# Email Spam Classification Pipeline

## 1. Read labeled email data
1 = ham
0 = spam

In [1]:
data = spark.read.parquet("train_parquet/")
data.cache()
data.show(5)

+--------+--------------------+-----+
|email_id|                text|label|
+--------+--------------------+-----+
|       1|One of a kind Mon...|    0|
|      10|Re: What to choos...|    1|
|     100|Strictly Private....|    0|
|    1000|Re: Flash is open...|    1|
|    1001|Re: Alsa/Redhat 8...|    1|
+--------+--------------------+-----+
only showing top 5 rows



In [2]:
print "Training data: %d" % data.count()

Training data: 2500


## 2. Create a Spark ML pipeline consisting of:
1. **Tokenizer** - extract tokens from raw text
2. **Count vectorizer** - convert tokens to term-frequency vectors
3. **IDF** - normalize term-frequency vectors using TF-IDF
4. **Logistic Regression** for binary classification

In [3]:
from pyspark.ml.feature import RegexTokenizer, CountVectorizer, IDF
from pyspark.ml.classification import LogisticRegression
from pyspark.ml import Pipeline
from pyspark.ml.evaluation import BinaryClassificationEvaluator
from pyspark.ml.tuning import CrossValidator, ParamGridBuilder

In [4]:
tokenizer = RegexTokenizer(inputCol="text", outputCol="words", pattern="[^a-zA-Z_0-9]+")
cv = CountVectorizer(inputCol="words", outputCol="tf")
idf = IDF(inputCol="tf", outputCol="features")
lr = LogisticRegression(maxIter=30)
pipeline = Pipeline(stages=[tokenizer, cv, idf, lr])

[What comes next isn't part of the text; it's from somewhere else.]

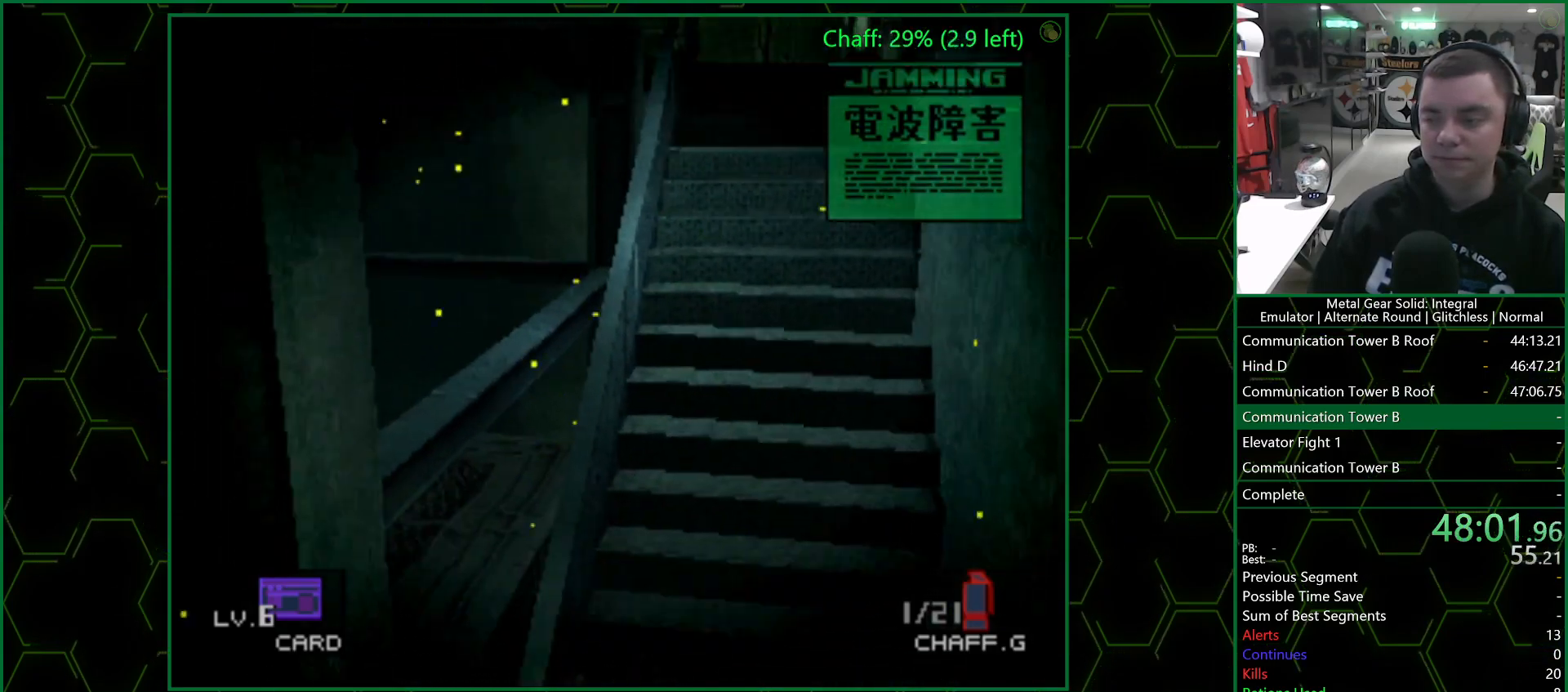
{"buttons": [], "left_stick": "down", "right_stick": "center", "events": []}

## 3. Use K-fold Cross Validation for Model Selection for Pipeline  

In [5]:
auc_eval = BinaryClassificationEvaluator()
grid = ParamGridBuilder() \
    .addGrid(lr.regParam, [1e-3, 1e-2]) \
    .addGrid(lr.elasticNetParam, [0.25, 0.0]) \
    .addGrid(cv.vocabSize, [10000, 50000]) \
    .addGrid(idf.minDocFreq, [0, 3]) \
    .build()
cross_val = CrossValidator(estimator=pipeline, evaluator=auc_eval, estimatorParamMaps=grid, numFolds=3)
pipeline_model = cross_val.fit(data)

In [12]:
scores = zip(grid, pipeline_model.avgMetrics)
scores.sort(key=lambda x: x[1], reverse=True)
print "Cross-validation scores:"
for s in scores:
    p = s[0]
    print "regParam: %s; elasticNet: %s, vocabSize: %s, minDocFreq: %s - ROC score: %s" % \
        (p[lr.regParam], p[lr.elasticNetParam], p[cv.vocabSize], p[idf.minDocFreq], s[1])

Cross-validation scores:
regParam: 0.001; elasticNet: 0.25, vocabSize: 50000, minDocFreq: 0 - ROC score: 0.994703388226
regParam: 0.01; elasticNet: 0.25, vocabSize: 10000, minDocFreq: 3 - ROC score: 0.994337609943
regParam: 0.01; elasticNet: 0.25, vocabSize: 10000, minDocFreq: 0 - ROC score: 0.994124213595
regParam: 0.001; elasticNet: 0.25, vocabSize: 10000, minDocFreq: 3 - ROC score: 0.993912311874
regParam: 0.001; elasticNet: 0.25, vocabSize: 10000, minDocFreq: 0 - ROC score: 0.993836705568
regParam: 0.001; elasticNet: 0.25, vocabSize: 50000, minDocFreq: 3 - ROC score: 0.993431752622
regParam: 0.01; elasticNet: 0.25, vocabSize: 50000, minDocFreq: 3 - ROC score: 0.993430946302
regParam: 0.01; elasticNet: 0.0, vocabSize: 10000, minDocFreq: 3 - ROC score: 0.993413552489
regParam: 0.001; elasticNet: 0.0, vocabSize: 10000, minDocFreq: 0 - ROC score: 0.993098352005
regParam: 0.001; elasticNet: 0.0, vocabSize: 10000, minDocFreq: 3 - ROC score: 0.993038119979
regParam: 0.01; elasticNet: 0.25

## 4. Use Best PipelineModel to Score Data

In [13]:
print pipeline.getStages()
print pipeline_model
print pipeline_model.bestModel

[RegexTokenizer_422cb14cc91d8cb75da0, CountVectorizer_4609bd0606c0a106abc5, IDF_47339268d1d054dd59fd, LogisticRegression_4df9a2979bd5b2311e20]
CrossValidatorModel_4ce8b81002e7a3303cd4
PipelineModel_421f8a7fcb8a4ae48f3d


In [14]:
# example pipeline output
data.show(5)
pipeline_model.transform(data).select("text", "words", "features", "label", "prediction").show(5)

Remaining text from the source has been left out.